----- Document segment -----

Minimum Window Substring
Find the shortest substring of s that contains all characters of t.
function minWindow(s: string, t: string): string {
if (t.length > s.length) return "";
const need = new Map<string, number>();
for (const char of t) {
need.set(char, (need.get(char) ?? 0) + 1);
}
let have = 0;
const required = need.size; // number of unique chars needed
const windowCount = new Map<string, number>();
let left = 0;
let minLen = Infinity;
let minStart = 0;
for (let right = 0; right < s.length; right++) {
// Expand
const char = s[right];
windowCount.set(char, (windowCount.get(char) ?? 0) + 1);
if (need.has(char) && windowCount.get(char) === need.get(char)) {
have++;
}
// Shrink while valid
while (have === required) {
// Update result
if (right - left + 1 < minLen) {
minLen = right - left + 1;
minStart = left;
}
// Remove left char
const leftChar = s[left];
windowCount.set(leftChar, windowCount.get(leftChar)! - 1);
if (need.has(leftChar) && windowCount.get(leftChar)! < need.get(leftChar)!) {
have--;
}
left++;
}
}
return minLen === Infinity ? "" : s.substring(minStart, minStart + minLen);
}Time: O(n + m) where n = |s|, m = |t|. Space: O(alphabet size).

----- Provided material -----

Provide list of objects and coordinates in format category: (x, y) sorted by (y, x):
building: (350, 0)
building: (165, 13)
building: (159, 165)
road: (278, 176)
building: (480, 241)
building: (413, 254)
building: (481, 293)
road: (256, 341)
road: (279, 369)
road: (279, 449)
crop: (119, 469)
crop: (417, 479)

-----
----- Provided material -----

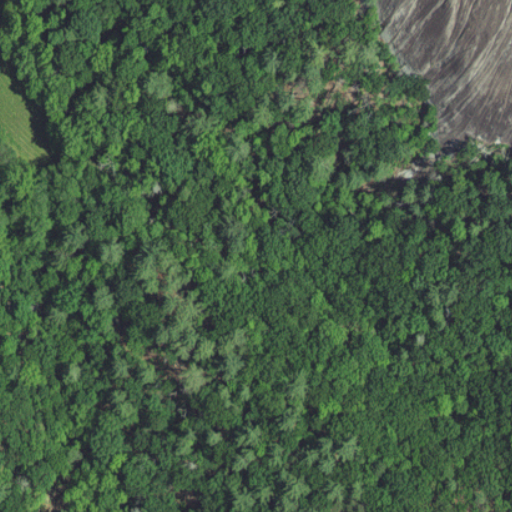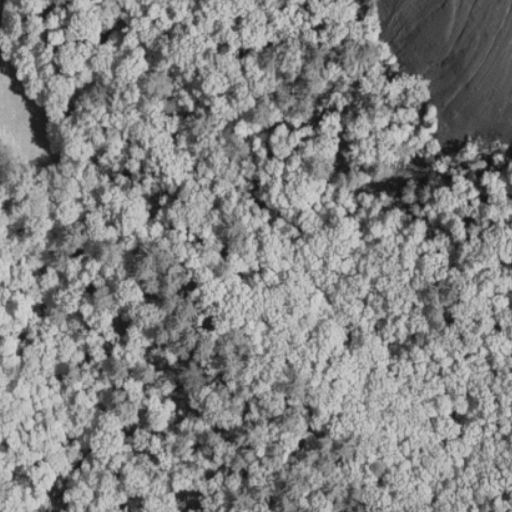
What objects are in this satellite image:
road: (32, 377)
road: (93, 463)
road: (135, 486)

-----

[Problem to solve]:
Continue the minimum window substring write-up above, starting right after its final line.

[Reply]:
This problem flips the template slightly: we shrink while the window is valid (because we want the minimum valid window), and update the result inside the shrink loop.
Maximum Consecutive Ones III
Given a binary array, find the longest subarray of 1s if you can flip at most k zeros.
function longestOnes(nums: number[], k: number): number {
let left = 0;
let zeros = 0;
let maxLen = 0;
for (let right = 0; right < nums.length; right++) {
if (nums[right] === 0) zeros++;
while (zeros > k) {
if (nums[left] === 0) zeros--;
left++;
}
maxLen = Math.max(maxLen, right - left + 1);
}
return maxLen;
}Time: O(n), Space: O(1).
Choosing Minimum vs Maximum
The update-result placement depends on what you are optimizing:
- Longest/maximum valid window: shrink while invalid, update result after the shrink loop (the window is now valid and as large as possible).
- Shortest/minimum valid window: shrink while valid, update result inside the shrink loop (each valid window is a candidate).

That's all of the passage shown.